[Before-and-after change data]
╔══

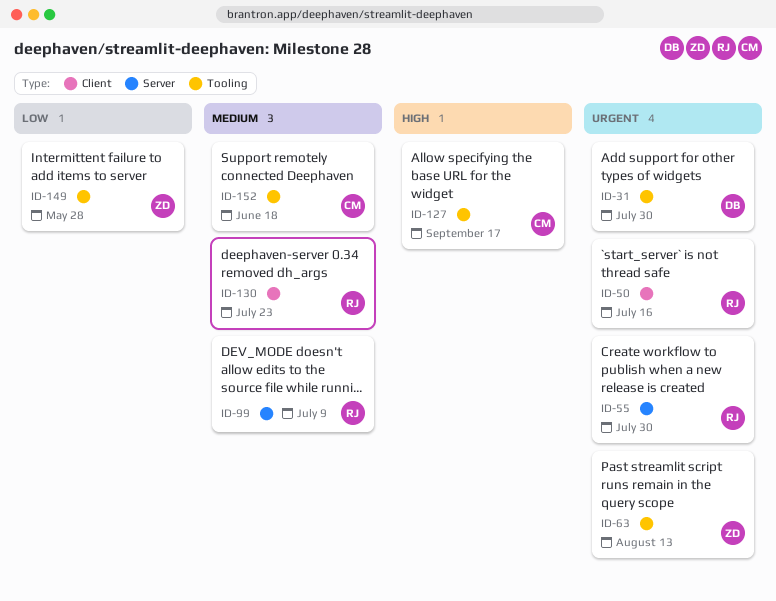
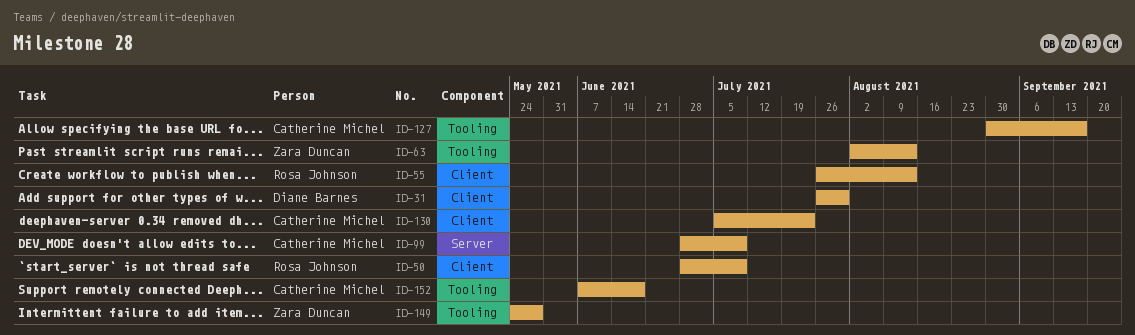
ID-31, label: Tooling -> Client
ID-50, due: Jul 16 -> Jul 9
ID-55, label: Server -> Client
ID-55, due: Jul 30 -> Aug 13
ID-99, owner: Rosa Johnson -> Catherine Michel
ID-130, owner: Rosa Johnson -> Catherine Michel

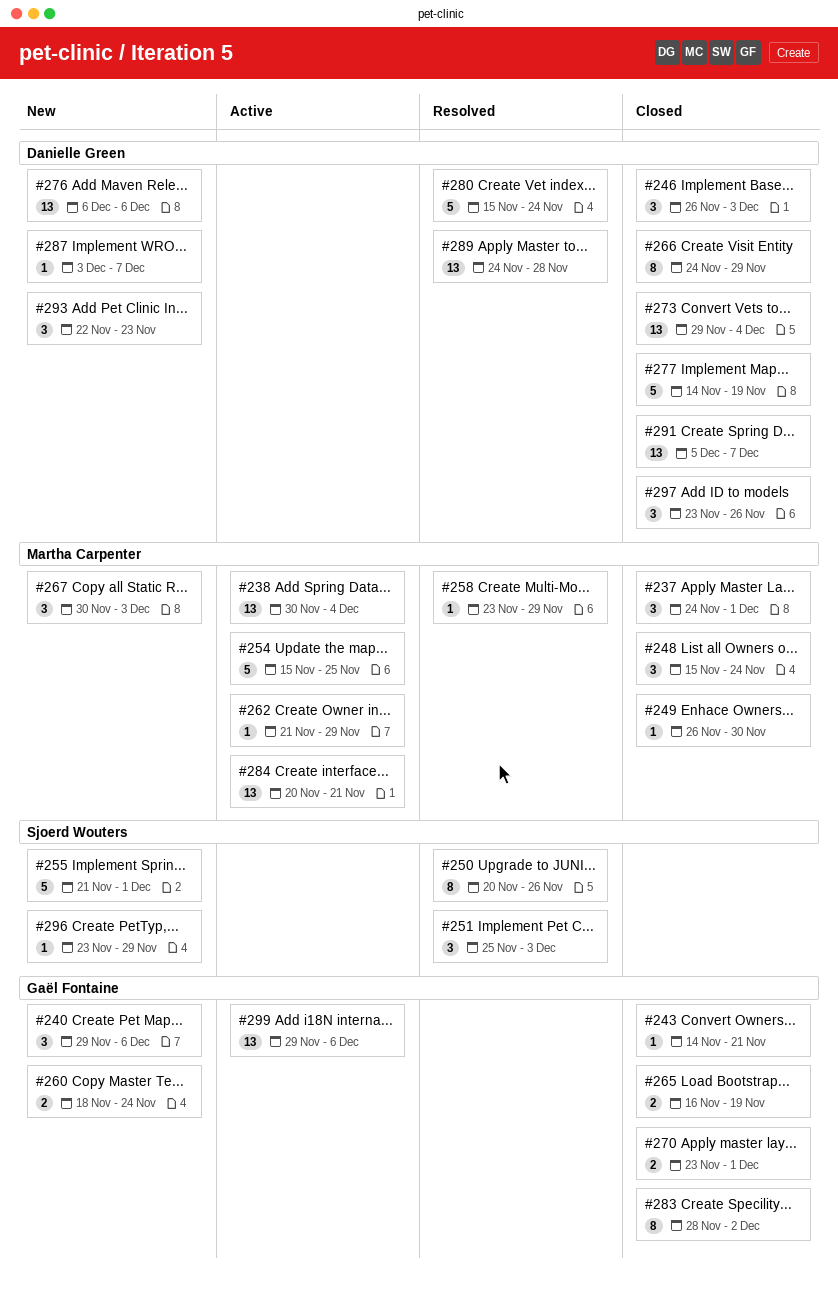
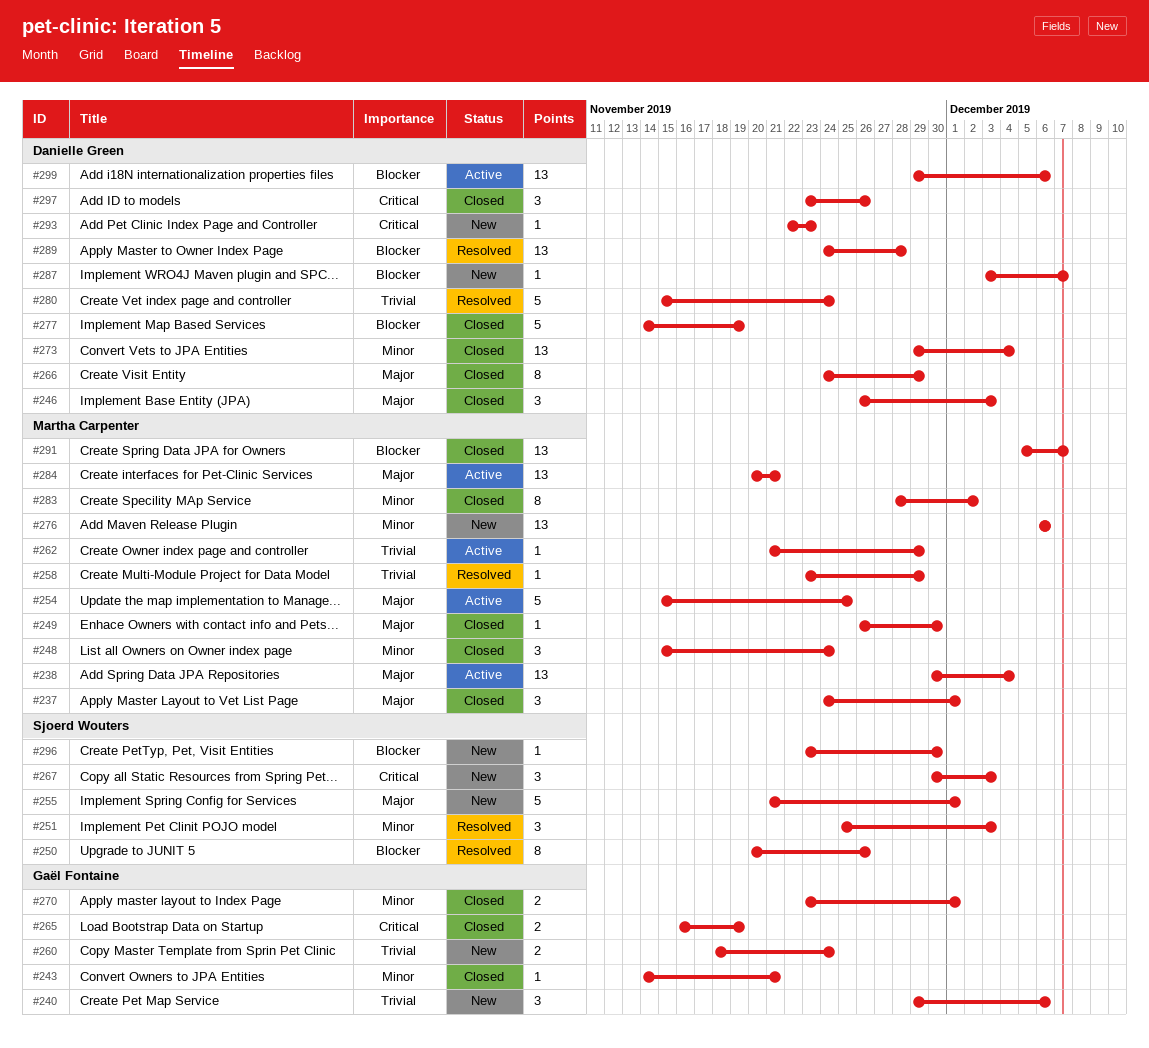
#267, owner: Martha Carpenter -> Sjoerd Wouters
#276, owner: Danielle Green -> Martha Carpenter
#283, owner: Gaël Fontaine -> Martha Carpenter
#291, owner: Danielle Green -> Martha Carpenter
#293, estimate: 3 -> 1
#296, due: Nov 29 -> Nov 30
#299, owner: Gaël Fontaine -> Danielle Green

╚══

Work task: Say only how many lines above contain "owner", with no other words.

Answer to this problem: 7